*TASK STATEMENT*
Pull out every line in the listing below that contains the word "chart".

*RECORDS*

+++

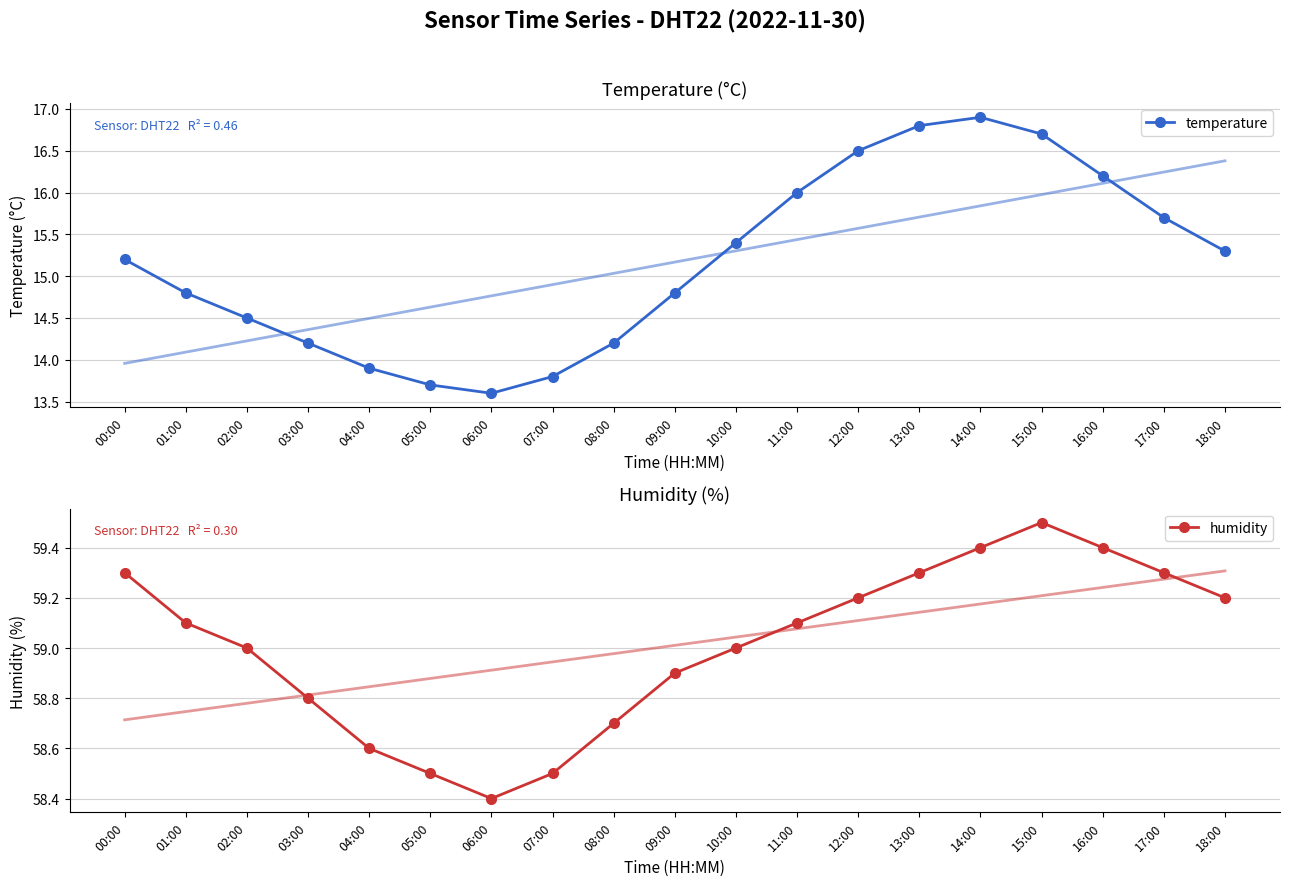

True or false: humidity has a value of 58.5 at 05:00.

True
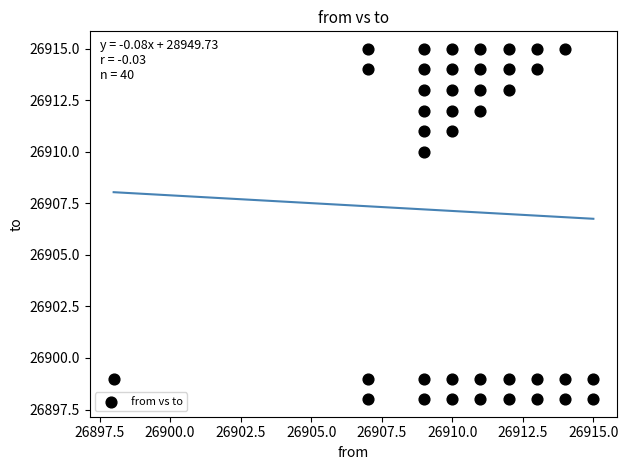

What Y value in the scatter plot is closest to 26906?

26910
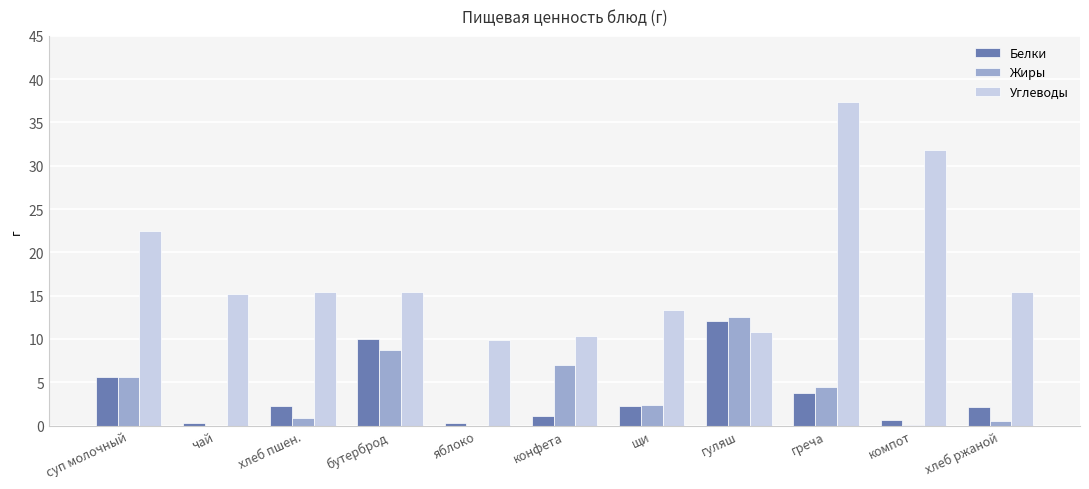

At which category is the sum across all series the highest?

греча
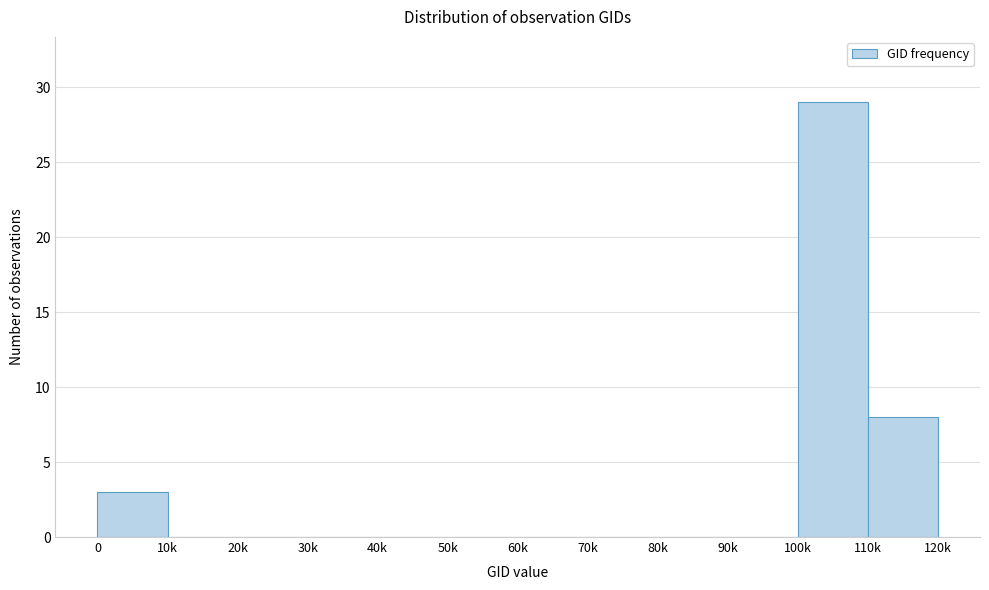

Reading left to right, what are all the values shown in this chart?

0=3	10k=0	20k=0	30k=0	40k=0	50k=0	60k=0	70k=0	80k=0	90k=0	100k=29	110k=8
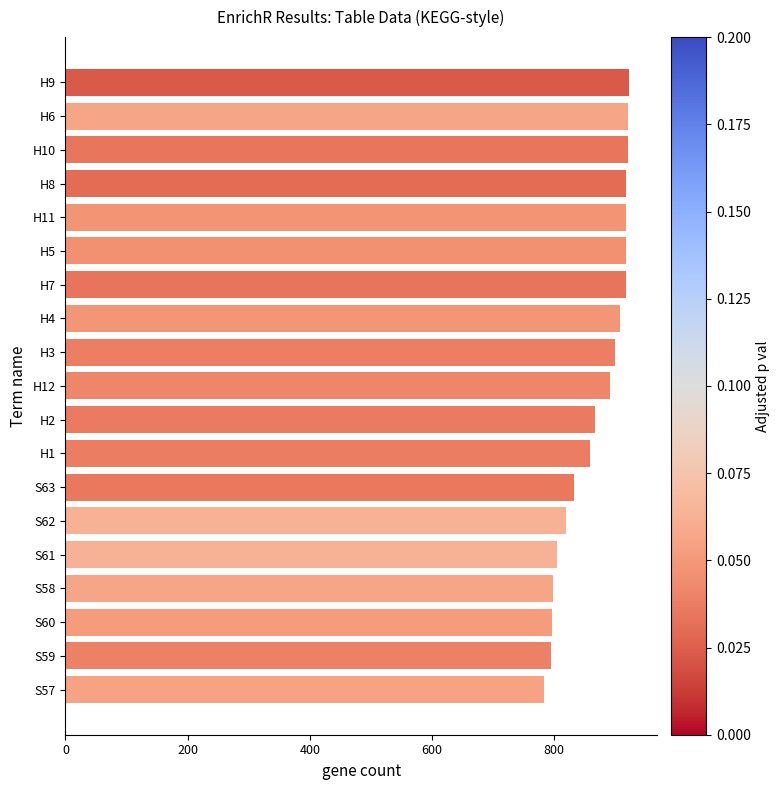

How many data points are less than 891?

9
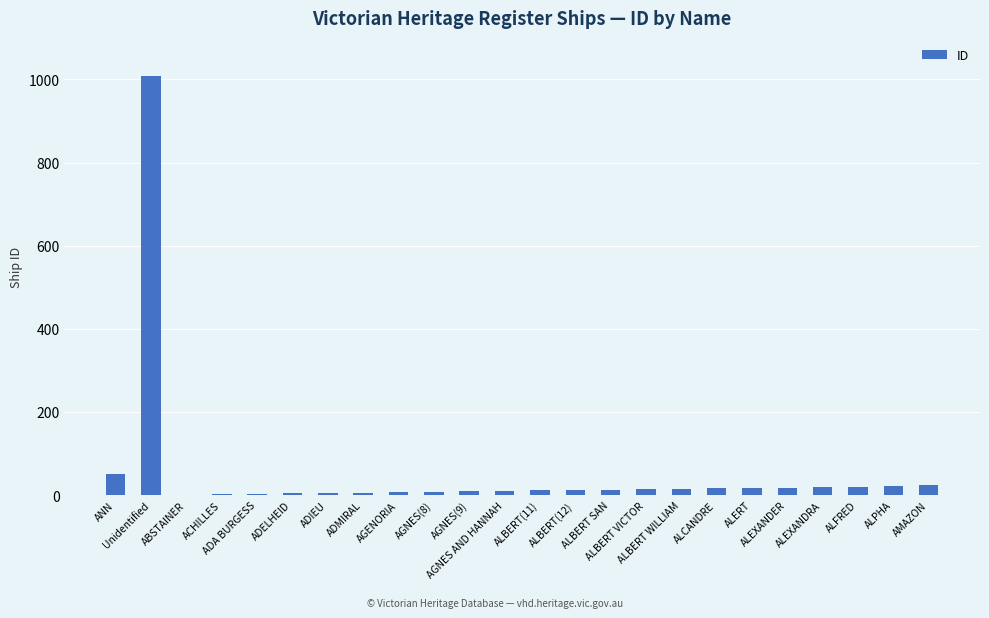

What is the greatest value displayed?

1009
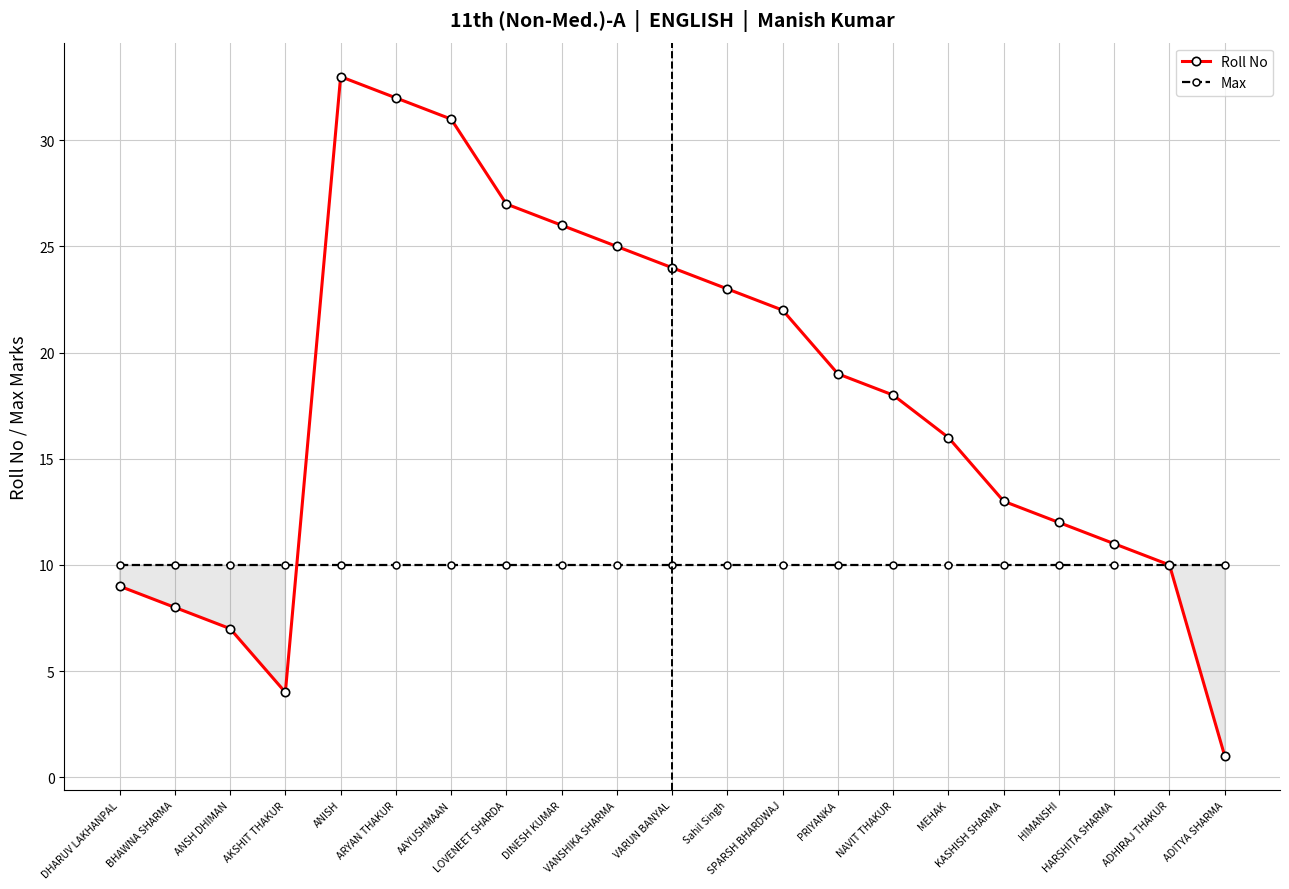

How many lines are shown in the chart?

2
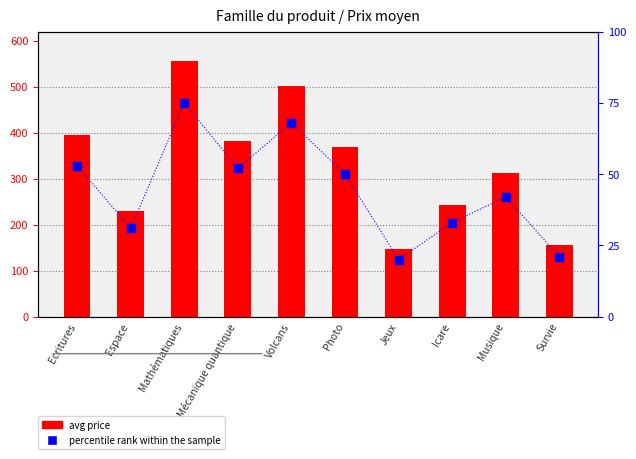

At which category is the sum across all series the highest?

Mathématiques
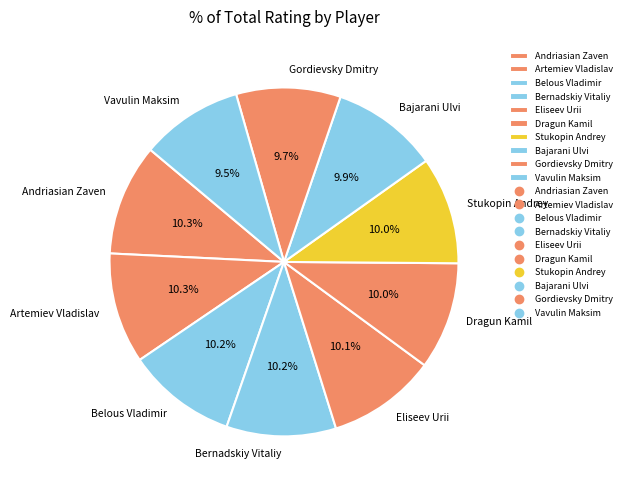

Is it true that Eliseev Urii is 1% of the pie?

False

+++

*RESULT FOR THIS EXERCISE*
Reading left to right, what are all the values shown in this chart?
How many lines are shown in the chart?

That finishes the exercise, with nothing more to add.